There’s no doubt that enterprise environments are growing more complex by the day. Just consider the fluid nature of cloud computing and virtualization, the increase in the number of workloads, applications, and types of applications, coupled with the fact that they are distributed among on-premises and various types of cloud, and the explosion of mobile and accelerated adoption of IoT in recent years.
The ability for enterprises to secure information systems has dramatically grown in complexity. The best way to fight complexity is to optimize security.
So how can enterprises best optimize and streamline their security efforts? They need a strategy that helps their organization to make risk-based decisions and put into place a cybersecurity risk management process that is based on reducing risk specific to their business. One guide that helps enterprises to move in that direction is the NIST Cybersecurity Framework. The standards arm of the US government has also published many documents, known as Special Publications, that cover most every security topic imaginable, from securing Bluetooth to big data.
For example, securing virtualized systems is a complex and important subject, but NIST Special Publication 800-125 provides great guidance here. One of the important things in here is choosing hardware systems and software systems that are optimized to manage and secure virtualized environments. As you’ll see below, it’s an important part of optimizing your strategy that organizations always look for ways to streamline tools specifically for the environment.
How should enterprises optimize security in complex environments? Well, enterprises as they employ their strategy need to look for ways they can be most effective:
Enterprises should strive to standardize on toolsets and security services
Standardization on toolsets can help drive efficiency. For example, look for security agents, such as anti-malware, configuration management, vulnerability management agents that can work in the most environments. This way teams don’t have to use a bunch of toolsets and interfaces. When it comes to all security functions, look for ways to standardize as much as possible.
Look for ways simplify security and management dashboards
The fewer consoles for managing security policies the better. This way each location, region, operating system, and cloud are managed consistently. All security polices can be more easily enforced the fewer consoles that need to be managed.

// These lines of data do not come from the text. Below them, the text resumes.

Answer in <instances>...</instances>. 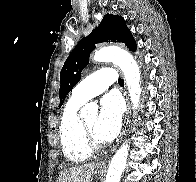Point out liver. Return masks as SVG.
Instances as JSON below:
<instances>
[{"instance_id":"1","label":"liver","mask_w":196,"mask_h":182,"mask_svg":"<svg viewBox=\"0 0 196 182\" xmlns=\"http://www.w3.org/2000/svg\"><path fill=\"white\" fill-rule=\"evenodd\" d=\"M95 163L76 165L60 172L57 182H92Z\"/></svg>"}]
</instances>
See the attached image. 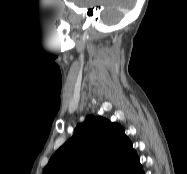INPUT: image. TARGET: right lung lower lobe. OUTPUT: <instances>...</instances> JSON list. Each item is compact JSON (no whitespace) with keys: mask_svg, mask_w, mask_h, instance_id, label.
<instances>
[{"mask_svg":"<svg viewBox=\"0 0 187 174\" xmlns=\"http://www.w3.org/2000/svg\"><path fill=\"white\" fill-rule=\"evenodd\" d=\"M135 174H144V172L142 171V168H141V170L136 172Z\"/></svg>","mask_w":187,"mask_h":174,"instance_id":"right-lung-lower-lobe-1","label":"right lung lower lobe"}]
</instances>
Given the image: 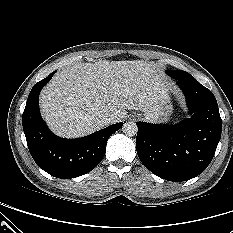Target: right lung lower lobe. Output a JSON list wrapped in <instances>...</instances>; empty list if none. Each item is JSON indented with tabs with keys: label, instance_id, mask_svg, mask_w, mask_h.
<instances>
[{
	"label": "right lung lower lobe",
	"instance_id": "obj_1",
	"mask_svg": "<svg viewBox=\"0 0 233 233\" xmlns=\"http://www.w3.org/2000/svg\"><path fill=\"white\" fill-rule=\"evenodd\" d=\"M54 73L33 86L23 112L22 124L36 164L56 178L70 179L90 172L99 164L105 155L108 138L123 123L110 125L77 139H63L54 135L41 118L38 102L41 89Z\"/></svg>",
	"mask_w": 233,
	"mask_h": 233
}]
</instances>
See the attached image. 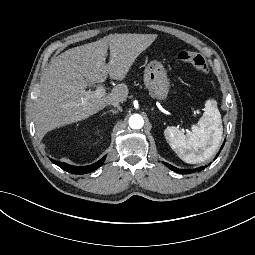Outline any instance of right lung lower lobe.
<instances>
[{
  "label": "right lung lower lobe",
  "instance_id": "98d812e1",
  "mask_svg": "<svg viewBox=\"0 0 255 255\" xmlns=\"http://www.w3.org/2000/svg\"><path fill=\"white\" fill-rule=\"evenodd\" d=\"M106 156H104L102 159H100L98 162L89 165V166H72L69 165L67 163H63V162H59V161H54L51 160L54 164H56L57 166L61 167L63 170L72 173V174H86V173H90L94 170H96L97 168H99L100 166H102V164L105 161Z\"/></svg>",
  "mask_w": 255,
  "mask_h": 255
}]
</instances>
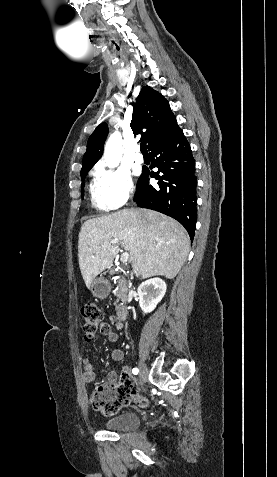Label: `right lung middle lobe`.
I'll use <instances>...</instances> for the list:
<instances>
[{
    "label": "right lung middle lobe",
    "mask_w": 277,
    "mask_h": 477,
    "mask_svg": "<svg viewBox=\"0 0 277 477\" xmlns=\"http://www.w3.org/2000/svg\"><path fill=\"white\" fill-rule=\"evenodd\" d=\"M90 169H91V168L85 169V170H81V174H80V175H81V180H82V189H81V196H82V197H83V188H84V183H83V181H84V179H85V177H86L87 172H88Z\"/></svg>",
    "instance_id": "dd1d6c3e"
}]
</instances>
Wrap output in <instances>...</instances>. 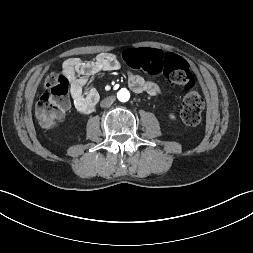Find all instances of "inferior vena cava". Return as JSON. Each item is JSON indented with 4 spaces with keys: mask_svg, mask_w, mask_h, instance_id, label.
I'll return each instance as SVG.
<instances>
[{
    "mask_svg": "<svg viewBox=\"0 0 253 253\" xmlns=\"http://www.w3.org/2000/svg\"><path fill=\"white\" fill-rule=\"evenodd\" d=\"M114 100H115L114 97H107V98H105L104 100L101 101L100 106L103 107V108L104 107H109L113 104Z\"/></svg>",
    "mask_w": 253,
    "mask_h": 253,
    "instance_id": "1",
    "label": "inferior vena cava"
}]
</instances>
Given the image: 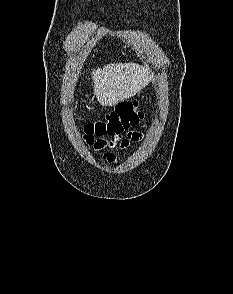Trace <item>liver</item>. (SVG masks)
<instances>
[{
  "label": "liver",
  "mask_w": 233,
  "mask_h": 294,
  "mask_svg": "<svg viewBox=\"0 0 233 294\" xmlns=\"http://www.w3.org/2000/svg\"><path fill=\"white\" fill-rule=\"evenodd\" d=\"M94 96L100 105L115 106L135 96L151 81L148 69L135 63H113L92 73Z\"/></svg>",
  "instance_id": "1"
}]
</instances>
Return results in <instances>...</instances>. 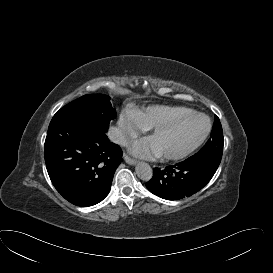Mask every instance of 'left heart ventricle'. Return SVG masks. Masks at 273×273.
<instances>
[{
    "label": "left heart ventricle",
    "mask_w": 273,
    "mask_h": 273,
    "mask_svg": "<svg viewBox=\"0 0 273 273\" xmlns=\"http://www.w3.org/2000/svg\"><path fill=\"white\" fill-rule=\"evenodd\" d=\"M205 126L206 122L203 118H190L174 127L156 133L150 139V143L160 153H179L201 137Z\"/></svg>",
    "instance_id": "b2bd125f"
}]
</instances>
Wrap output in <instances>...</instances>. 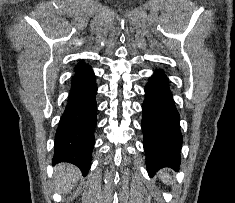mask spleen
<instances>
[{
  "label": "spleen",
  "instance_id": "spleen-1",
  "mask_svg": "<svg viewBox=\"0 0 235 203\" xmlns=\"http://www.w3.org/2000/svg\"><path fill=\"white\" fill-rule=\"evenodd\" d=\"M159 178L165 183V184H172V178L169 176L167 172L164 170L159 172Z\"/></svg>",
  "mask_w": 235,
  "mask_h": 203
}]
</instances>
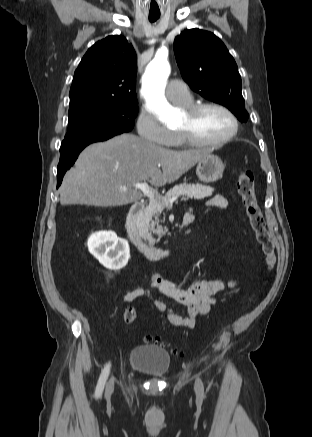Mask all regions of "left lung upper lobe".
<instances>
[{
    "instance_id": "obj_1",
    "label": "left lung upper lobe",
    "mask_w": 312,
    "mask_h": 437,
    "mask_svg": "<svg viewBox=\"0 0 312 437\" xmlns=\"http://www.w3.org/2000/svg\"><path fill=\"white\" fill-rule=\"evenodd\" d=\"M183 79L201 96L230 109L241 122L248 120L235 60L213 33L185 30L174 41Z\"/></svg>"
}]
</instances>
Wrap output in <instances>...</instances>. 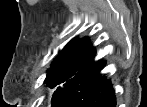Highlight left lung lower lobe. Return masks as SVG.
Masks as SVG:
<instances>
[{"mask_svg":"<svg viewBox=\"0 0 147 107\" xmlns=\"http://www.w3.org/2000/svg\"><path fill=\"white\" fill-rule=\"evenodd\" d=\"M93 54L59 96L52 99L53 107H116V96L110 80L102 76L103 60Z\"/></svg>","mask_w":147,"mask_h":107,"instance_id":"0a47b994","label":"left lung lower lobe"}]
</instances>
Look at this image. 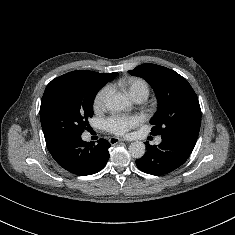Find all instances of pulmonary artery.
<instances>
[{"instance_id":"pulmonary-artery-1","label":"pulmonary artery","mask_w":235,"mask_h":235,"mask_svg":"<svg viewBox=\"0 0 235 235\" xmlns=\"http://www.w3.org/2000/svg\"><path fill=\"white\" fill-rule=\"evenodd\" d=\"M146 98H147L146 96H138V97H136L134 100H135L136 102H138V103H141V102H143ZM161 141H162L161 137H158V138L156 139V143H160Z\"/></svg>"}]
</instances>
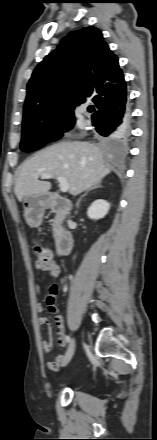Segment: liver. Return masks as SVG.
I'll list each match as a JSON object with an SVG mask.
<instances>
[{
  "label": "liver",
  "mask_w": 157,
  "mask_h": 440,
  "mask_svg": "<svg viewBox=\"0 0 157 440\" xmlns=\"http://www.w3.org/2000/svg\"><path fill=\"white\" fill-rule=\"evenodd\" d=\"M103 151L95 144L82 141L51 145L26 160L19 168L14 192L19 201L26 196L48 193L51 183L39 181L42 174L64 177L69 193L78 195L110 173Z\"/></svg>",
  "instance_id": "6515ba94"
}]
</instances>
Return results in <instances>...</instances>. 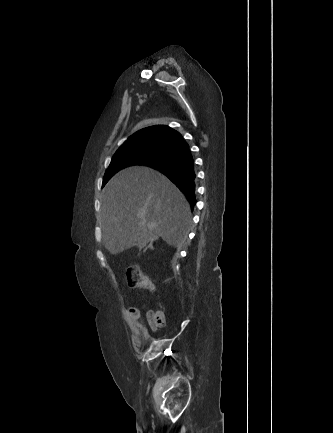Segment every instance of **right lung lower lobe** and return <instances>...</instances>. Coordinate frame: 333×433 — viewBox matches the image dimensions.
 <instances>
[{"instance_id": "1", "label": "right lung lower lobe", "mask_w": 333, "mask_h": 433, "mask_svg": "<svg viewBox=\"0 0 333 433\" xmlns=\"http://www.w3.org/2000/svg\"><path fill=\"white\" fill-rule=\"evenodd\" d=\"M182 138H178V140L174 142V146L170 148L171 153L169 155L145 165L158 169L165 174L186 194L187 200L191 208H193L196 204L195 164L189 145ZM171 143L172 141L169 144Z\"/></svg>"}]
</instances>
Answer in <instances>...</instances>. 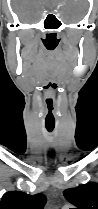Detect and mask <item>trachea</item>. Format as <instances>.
Returning <instances> with one entry per match:
<instances>
[{"label": "trachea", "mask_w": 98, "mask_h": 209, "mask_svg": "<svg viewBox=\"0 0 98 209\" xmlns=\"http://www.w3.org/2000/svg\"><path fill=\"white\" fill-rule=\"evenodd\" d=\"M46 128H47V130H48L49 132H51V131L54 129L53 126H51V127H46Z\"/></svg>", "instance_id": "obj_1"}]
</instances>
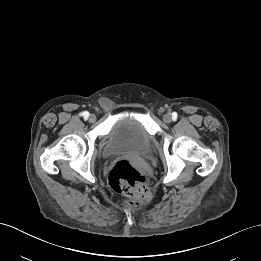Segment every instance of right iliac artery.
<instances>
[{"label": "right iliac artery", "mask_w": 261, "mask_h": 261, "mask_svg": "<svg viewBox=\"0 0 261 261\" xmlns=\"http://www.w3.org/2000/svg\"><path fill=\"white\" fill-rule=\"evenodd\" d=\"M83 116H84V118H88L89 117V112H87V111H85V112H83V114H82Z\"/></svg>", "instance_id": "obj_1"}]
</instances>
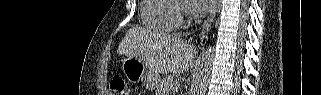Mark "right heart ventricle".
<instances>
[{
	"label": "right heart ventricle",
	"mask_w": 321,
	"mask_h": 95,
	"mask_svg": "<svg viewBox=\"0 0 321 95\" xmlns=\"http://www.w3.org/2000/svg\"><path fill=\"white\" fill-rule=\"evenodd\" d=\"M176 4L174 0H143L141 20L154 32L170 33L176 28Z\"/></svg>",
	"instance_id": "obj_1"
}]
</instances>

Pick the right toolsets for the environment
If you have systems in the public cloud, choose platforms that are optimized for cloud. If the environment is a hybrid, such as including on-premises systems, as well as various forms of virtualization and cloud then look for toolsets that can integrate well together.
Look for agonistic tools and services, and those that can perform multiple tasks
If you need an application security scanning tool, for instance, perhaps choose a platform that performs static, dynamic, and interactive application security testing. The same should be attempted for other types of security practices as well: anti-malware, forensics tools, and so on.
If your organization runs a continuous delivery pipeline, for instance, it’s important that tests are conducted as code moves down the pipeline. Software must be tested against story requirements, its quality, and for potential security defects. And it should be tested when new features are integrated into the app or an app is integrated in new systems, for instance. But security testing should also be continuous, such as continuous web application scans and manual application assessments against production systems. This way, should software flaws be not become identified early, or they are introduced at some point, the ongoing scans and checks will eventually identify it. This is just as how endpoints should include the ability to stop malicious software through traditional means and behavioral monitoring.
There’s no way to properly secure systems without having a strategy in place and that it is effectively executed against. And the best way to effectively execute is to continuously look for ways to optimize security and system management efforts.